I've been buying from Amazon.com for at least 5 years but this is my first review. I am 3/4 of the way through Ittelson's book and I want to write this review while my enthusiasm is still burning white hot.
Ittelson has a gift that few experts have. He anticipates all my newbie/beginner stupid questions. Here I am on page 169 wondering why paying payroll taxes doesn't show up on the Income Statement. Sure enough, right after I've wondered to myself why there is no transaction on the Income Statement, I see his note explaining that these payroll tax expenses were put on the Income Statement when the goods were shipped, "not when the actual payment is made."
As soon as the little voice in my head asks, "But why did they do it *this* way?" Ittelson gives me the answer.
I give Ittelson a lot of credit for this. After you've studied something for years, as he clearly has, it's often almost impossible to see the subject with the eyes of a beginner. Believe me, I'm a teacher, I know how difficult it can be.
The first part of the book examines the three basic statements line-by-line: Income Statement, Cash Flow Statement, and Balance Sheet.
The largest part of the book sounds incredibly dry and dull. Each even-numbered page displays all three financial statements: Income Statement, Cash Flow Statement, and Balance Sheet. The odd-numbered page explains a business transation: paying payroll taxes, for example. The transaction's impact on the three financial statements is displayed on the even-numbered page.
Believe it or not, Ittelson makes it interesting to read about these business transactions. He creates a narrative about starting a business and running it. Along the way, he offers a few humorous pearls of business wisdom. This is dry, technical stuff but he makes it entertaining without ever sacrificing explanatory precision.

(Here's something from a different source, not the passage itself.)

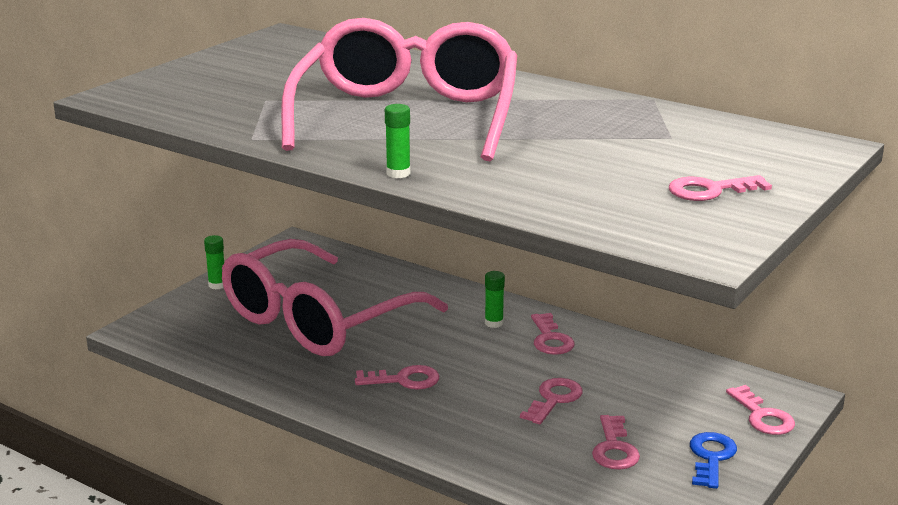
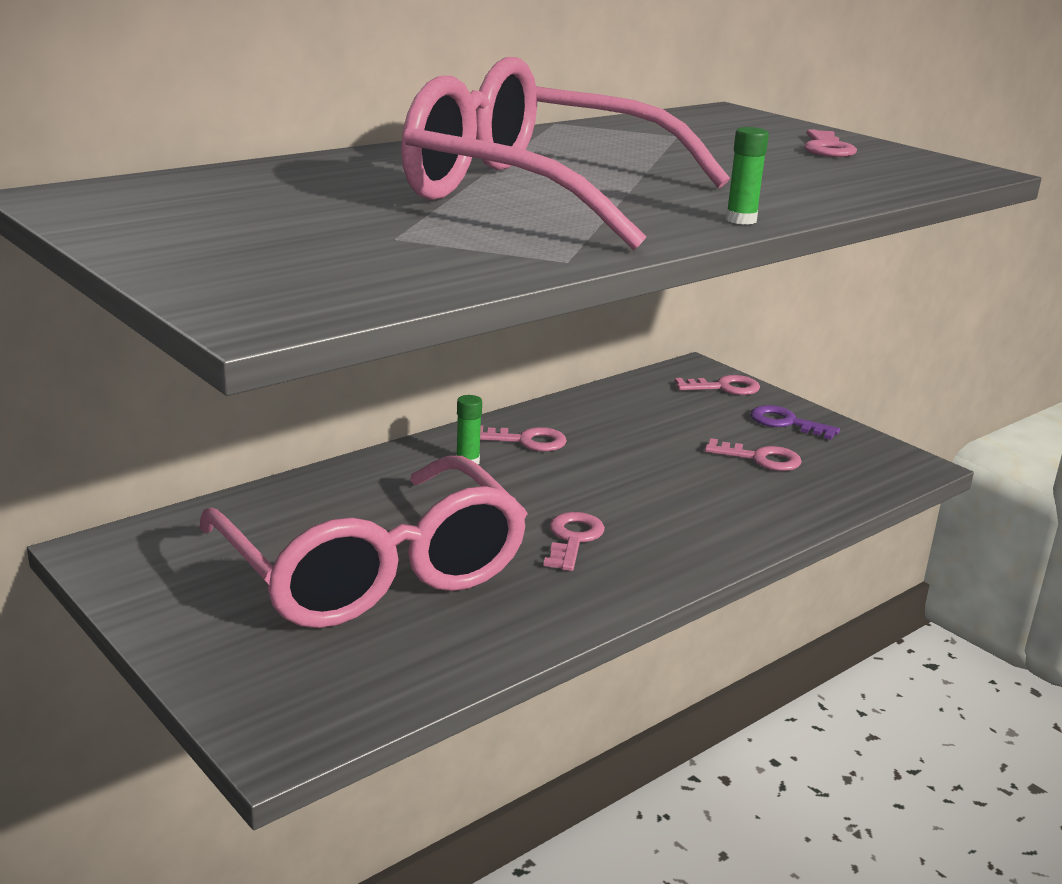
camera: 75 degrees left, 0 degrees up
(217, 285) = (181, 640): green glue stick -> none
(554, 399) = (656, 466): pink key -> none
(711, 457) = (786, 423): blue key -> purple key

This is a great book for anyone who feels they need to sharpen their skills with financial statements. I've read short descriptions of financial statements before but it never sank in. What's great about Ittelson's book is that first he gives very clear definitions of key terms and then he takes you step-by-step through each business transaction and how it is reflected on the financial statements.
I wish I had read this book more than 10 years ago when I first started in the business world. I assume that you learn this stuff if you have an MBA. But I didn't. This gives one a solid grounding in the brass tacks of the business world.
This book has been of enormous value to me. It is an essential reference for anyone who needs to understand what business finances are about.